* JOB 1 *
In the excerpt about the M.I.A. documentary, where did Arulpragasam and Loveridge first meet?

* EXCERPT *
☆ ☆ ☆ ☆ ☆

According to Arulpragasam, she and Loveridge met at a house party on Parfett Street in Whitechapel. “I was just like, ‘What am I doing here, this is not my peoples’. There was no one that was black or Asian or brown,” she recalls. She describes Loveridge as “very good at analysing people”. “He had a different way of interacting with each girl in class based on the shit they were into. He nurtured all the girls.” The young Loveridge “hung out with all the pretty ones – and he wasn’t trying to hang out with me!” she laughs.
“She was very attractive – really pretty, and really noticeable. She dressed with a sense of humour,” Loveridge says, indicating the contrary. “If you took her at face value, you’d think she was a good-time, have-a-party-all-the-time club kid out there on the London scene. But she wasn’t confident in the classroom. She wasn’t confident to put her hand up and talk. I didn’t realise that she wasn’t shy. She was being quiet because she was sussing the thing.”
“You’d think Maya was a good-time club kid, but (at school) she wasn’t confident to talk. I didn’t realise she wasn’t shy – she was being quiet because she was sussing the thing” — Steve Loveridge
Though she herself admits that “we live in an era where the camera’s always on, and the microphone’s always on,” Arulpragasam was documenting herself and her life well before the age of Instagram Stories. “My family keep saying that to me. They’re like, ‘Why were you filming yourself so much?’ I wanted to be a filmmaker – when you have access to the camera you’ve just got to make the most of it, because I borrowed cameras, you know. It’s not like I had my own.”
“When I first made it – when I got ‘Galang’ in the charts – it was the MTV reality TV era,” she continues. “Post-Cribs, but before the Kardashians. At that point I had that much chaos in my life, I was like, ‘Oh my God! I’d be so good at this thing.’ Like, ‘I am the perfect crazy story to document,’ and also, ‘I need them’, because it’s the only way I could possibly go back into Sri Lanka and not get killed – because I would have an MTV crew with me. And I was so close to just being like, ‘OK, I’m just going do the whole thing as a reality TV show.’ But it’s not really about that. It was never about being this unattainable, precious thing.”
As much as she might resist it, a pedestal from which to fall seems an inevitable place to perch for an artist like Arulpragasam. A provocateur, perhaps, but she’s more vulnerable than she appears – and, as the documentary demonstrates, more accidental loudmouth than someone who actually takes pleasure in pissing people off. There’s a tension between M.I.A.’s message and the mass medium of pop; her stance is anti-colonial, and her stake in big-picture conversations about race and identity geographically specific. Yet she speaks in broad strokes that are frequently incompatible with, and insensitive to, the precise language and identity politics of the current moment. Loveridge does a particularly smart job of questioning his friend’s inconsistencies, and needling at the idea that commercially successful artists can be – or indeed, should be – successful activists.

☆ ☆ ☆ ☆ ☆

* JOB 2 *
Reproduce every line of the dataset records below without any change.

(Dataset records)

☆ ☆ ☆ ☆ ☆

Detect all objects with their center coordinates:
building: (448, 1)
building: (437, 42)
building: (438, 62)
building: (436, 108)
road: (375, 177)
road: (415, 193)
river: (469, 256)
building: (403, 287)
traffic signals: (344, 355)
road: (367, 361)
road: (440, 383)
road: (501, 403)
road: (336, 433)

☆ ☆ ☆ ☆ ☆

* WRITTEN REPLY 1 *
At a house party on Parfett Street in Whitechapel.

* WRITTEN REPLY 2 *
Detect all objects with their center coordinates:
building: (448, 1)
building: (437, 42)
building: (438, 62)
building: (436, 108)
road: (375, 177)
road: (415, 193)
river: (469, 256)
building: (403, 287)
traffic signals: (344, 355)
road: (367, 361)
road: (440, 383)
road: (501, 403)
road: (336, 433)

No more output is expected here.